* _THE PROBLEM_: Which lines in the rows below contain the string "campanha"? Pick out each one and copy it in full.

+++++

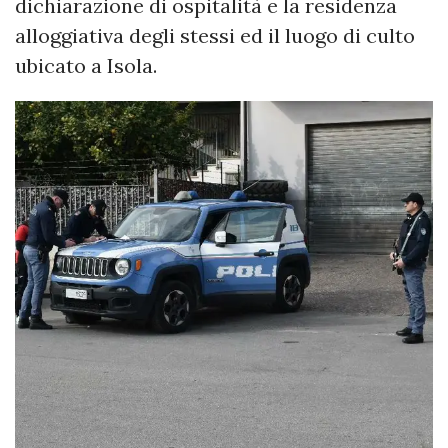
dichiarazione di ospitalità e la residenza
alloggiativa degli stessi ed il luogo di culto
ubicato a Isola.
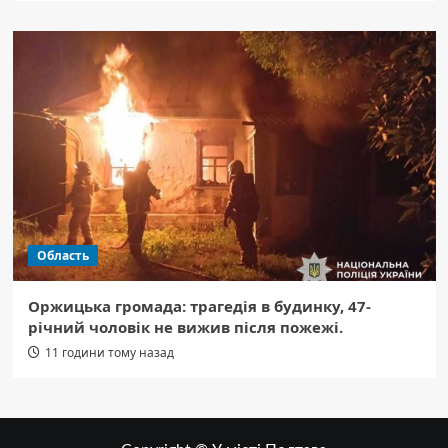
Область
Оржицька громада: трагедія в будинку, 47-
річний чоловік не вижив після пожежі.
11 години тому назад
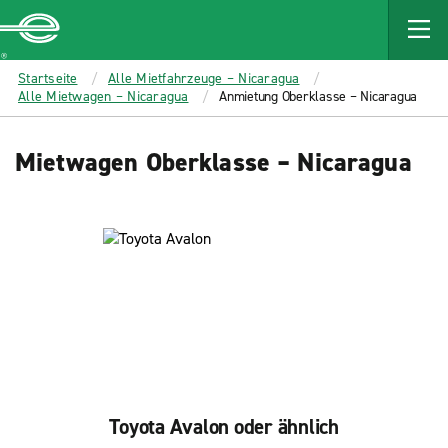
MAIN
CONTENT
Enterprise
Startseite
Alle Mietfahrzeuge – Nicaragua
Alle Mietwagen – Nicaragua
Anmietung Oberklasse – Nicaragua
Mietwagen Oberklasse – Nicaragua
Toyota Avalon oder ähnlich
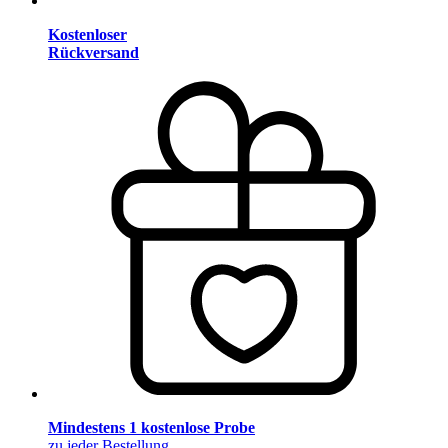
Kostenloser
Rückversand
Mindestens 1 kostenlose Probe
zu jeder Bestellung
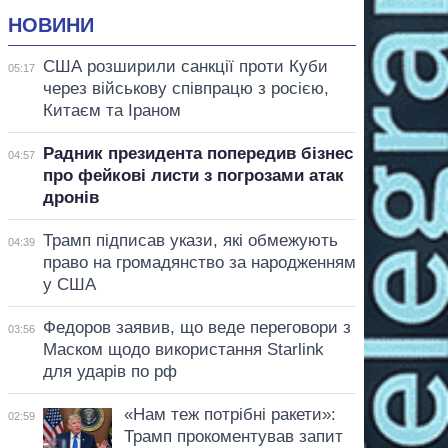
НОВИНИ
США розширили санкції проти Куби
05:17
через військову співпрацю з росією,
Китаєм та Іраном
Радник президента попередив бізнес
04:57
про фейкові листи з погрозами атак
дронів
Трамп підписав укази, які обмежують
04:39
право на громадянство за народженням
у США
Федоров заявив, що веде переговори з
03:56
Маском щодо використання Starlink
для ударів по рф
«Нам теж потрібні ракети»:
02:59
Трамп прокоментував запит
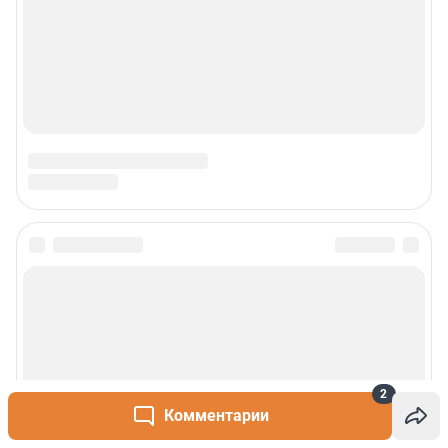
2
Комментарии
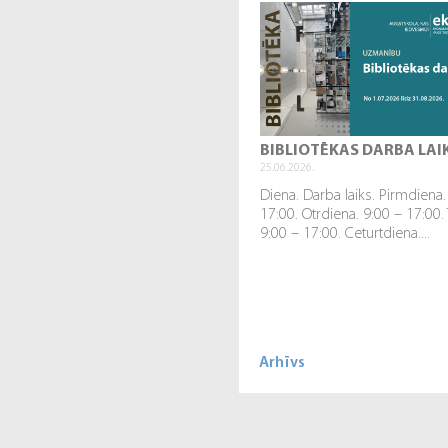
BIBLIOTĒKAS DARBA LAI
25.06.2026.
Diena. Darba laiks. Pirmdiena.
17:00. Otrdiena. 9:00 – 17:00.
9:00 – 17:00. Ceturtdiena....
Arhīvs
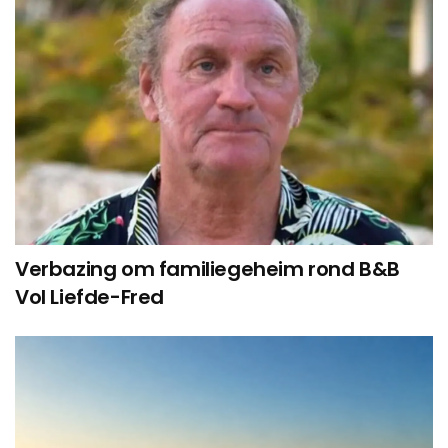
Verbazing om familiegeheim rond B&B
Vol Liefde-Fred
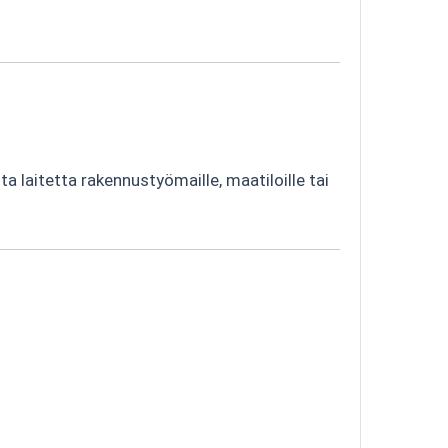
ta laitetta rakennustyömaille, maatiloille tai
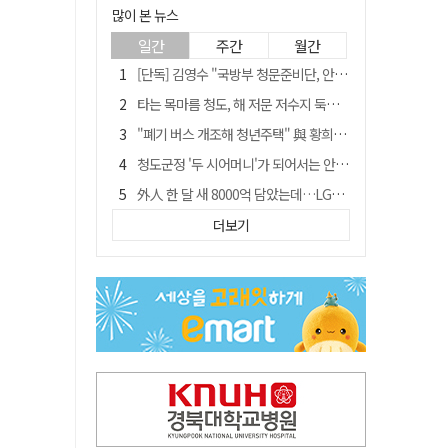
많이 본 뉴스
일간
주간
월간
[단독] 김영수 "국방부 청문준비단, 안규백 탈영 알고있었다"
타는 목마름 청도, 해 저문 저수지 둑에 군수가 서 있었다
"폐기 버스 개조해 청년주택" 與 황희…'딸 학비는 年 4200만원'
청도군정 '두 시어머니'가 되어서는 안된다
外人 한 달 새 8000억 담았는데…LG이노텍 목표주가는 왜 엇갈릴까
임시휴업 들어갔던 홈플러스 영주점, 7일 영업 재개…지하 1층만 운영
더보기
신세계사이먼, 대구 아울렛 토지매매 계약 체결… 사업 본궤도
SK하이닉스, 주당 375원 분기 배당 공시…"3분기 중 주주환원 방안 확정"
이의준 전 경북도 새마을봉사과장, 제28대 울릉군 부군수 취임
"상법개정해도 주주가 '봉'"…하이닉스 솔리다임 상장설에 술렁[개미와글와글]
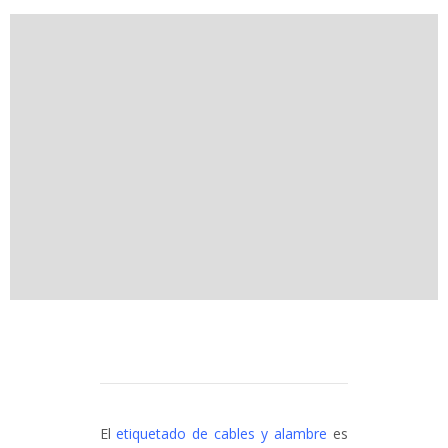
El
etiquetado de cables y alambre
es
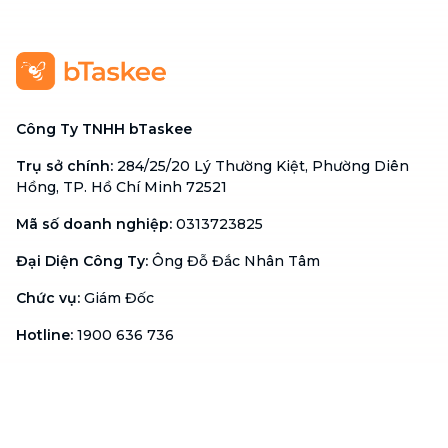
Công Ty TNHH bTaskee
Trụ sở chính
:
284/25/20 Lý Thường Kiệt, Phường Diên
Hồng, TP. Hồ Chí Minh 72521
Mã số doanh nghiệp
:
0313723825
Đại Diện Công Ty
:
Ông Đỗ Đắc Nhân Tâm
Chức vụ
:
Giám Đốc
Hotline
:
1900 636 736
Hỗ trợ khách hàng
:
support@btaskee.com
Hỗ trợ doanh nghiệp
:
btaskee4biz.vn@btaskee.com
Việt Nam
Hỗ trợ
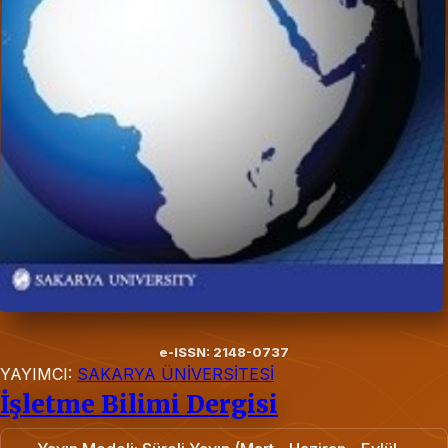
e-ISSN: 2148-0737
YAYIMCI:
SAKARYA ÜNİVERSİTESİ
İşletme Bilimi Dergisi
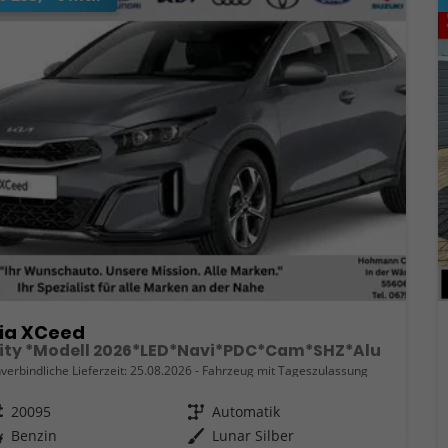
ia XCeed
ity *Modell 2026*LED*Navi*PDC*Cam*SHZ*Alu
verbindliche Lieferzeit:
25.08.2026
Fahrzeug mit Tageszulassung
eugnr.
20095
Getriebe
Automatik
ftstoff
Benzin
Außenfarbe
Lunar Silber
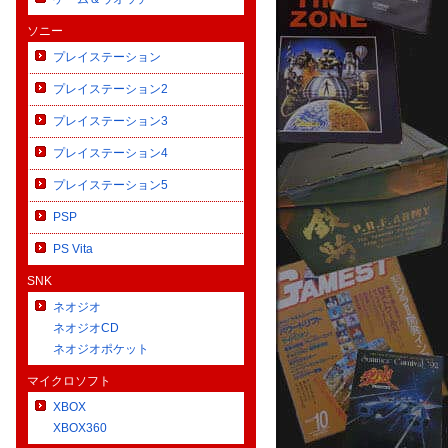
ソニー
プレイステーション
プレイステーション2
プレイステーション3
プレイステーション4
プレイステーション5
PSP
PS Vita
SNK
ネオジオ
ネオジオCD
ネオジオポケット
マイクロソフト
XBOX
XBOX360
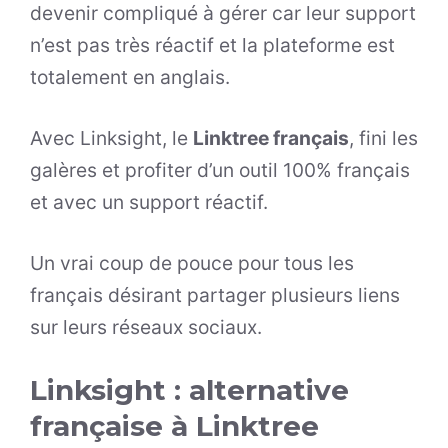
devenir compliqué à gérer car leur support
n’est pas très réactif et la plateforme est
totalement en anglais.
Avec Linksight, le
Linktree français
, fini les
galères et profiter d’un outil 100% français
et avec un support réactif.
Un vrai coup de pouce pour tous les
français désirant partager plusieurs liens
sur leurs réseaux sociaux.
Linksight : alternative
française à Linktree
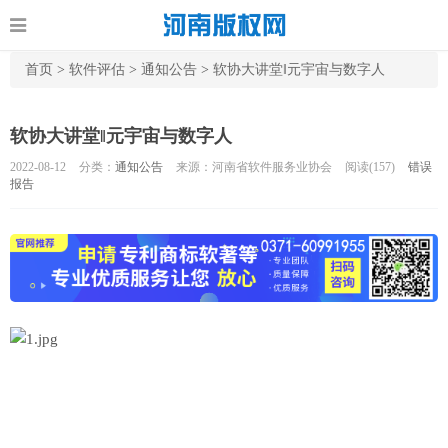
首页
>
软件评估
>
通知公告
>
软协大讲堂‖元宇宙与数字人
软协大讲堂‖元宇宙与数字人
2022-08-12
分类：
通知公告
来源：河南省软件服务业协会
阅读(
157)
错误
报告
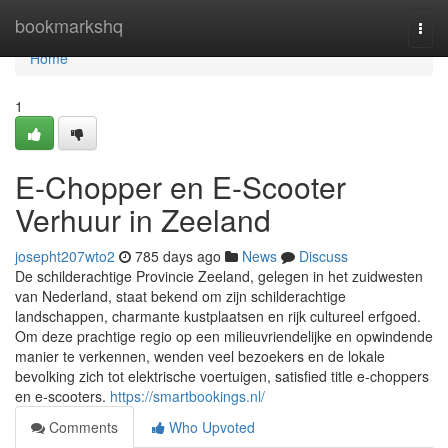
Home
bookmarkshq
Togg
navi
Home
1
E-Chopper en E-Scooter
Verhuur in Zeeland
josepht207wto2
785 days ago
News
Discuss
De schilderachtige Provincie Zeeland, gelegen in het zuidwesten
van Nederland, staat bekend om zijn schilderachtige
landschappen, charmante kustplaatsen en rijk cultureel erfgoed.
Om deze prachtige regio op een milieuvriendelijke en opwindende
manier te verkennen, wenden veel bezoekers en de lokale
bevolking zich tot elektrische voertuigen, satisfied title e-choppers
en e-scooters.
https://smartbookings.nl/
Comments
Who Upvoted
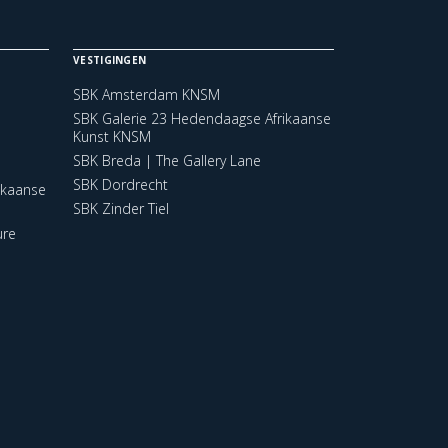
VESTIGINGEN
SBK Amsterdam KNSM
SBK Galerie 23 Hedendaagse Afrikaanse
Kunst KNSM
SBK Breda | The Gallery Lane
SBK Dordrecht
ikaanse
SBK Zinder Tiel
ure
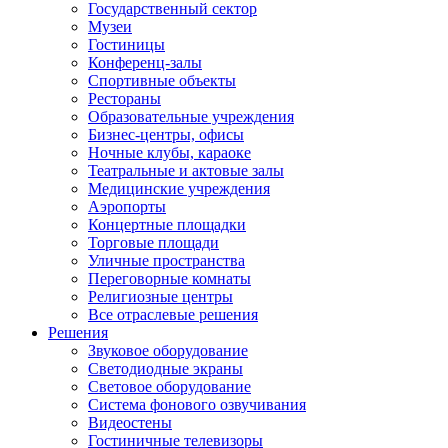
Государственный сектор
Музеи
Гостиницы
Конференц-залы
Спортивные объекты
Рестораны
Образовательные учреждения
Бизнес-центры, офисы
Ночные клубы, караоке
Театральные и актовые залы
Медицинские учреждения
Аэропорты
Концертные площадки
Торговые площади
Уличные пространства
Переговорные комнаты
Религиозные центры
Все отраслевые решения
Решения
Звуковое оборудование
Светодиодные экраны
Световое оборудование
Система фонового озвучивания
Видеостены
Гостиничные телевизоры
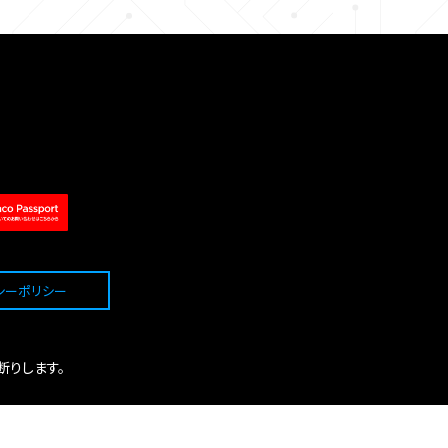
シーポリシー
断りします。
。
い。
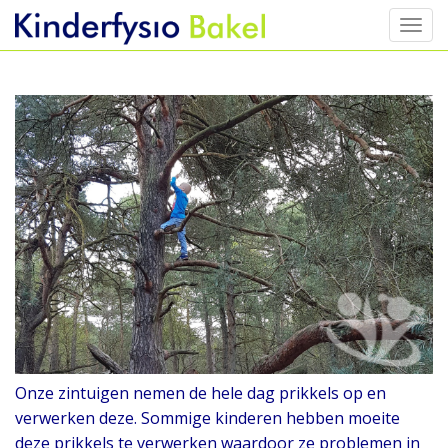
Toggl
Skip
to
content
Onze zintuigen nemen de hele dag prikkels op en
verwerken deze. Sommige kinderen hebben moeite
deze prikkels te verwerken waardoor ze problemen in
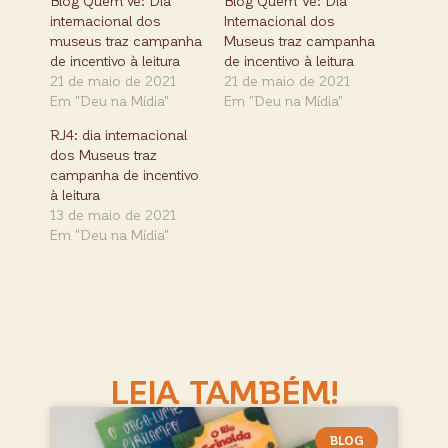
Blog Quem vê: Dia
Blog Quem Vê: Dia
internacional dos
Internacional dos
museus traz campanha
Museus traz campanha
de incentivo à leitura
de incentivo à leitura
21 de maio de 2021
21 de maio de 2021
Em "Deu na Mídia"
Em "Deu na Mídia"
RJ4: dia internacional
dos Museus traz
campanha de incentivo
à leitura
13 de maio de 2021
Em "Deu na Mídia"
LEIA TAMBÉM!
BLOG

+++++

* _TASK RESPONSE_:
museus traz campanha
Museus traz campanha
campanha de incentivo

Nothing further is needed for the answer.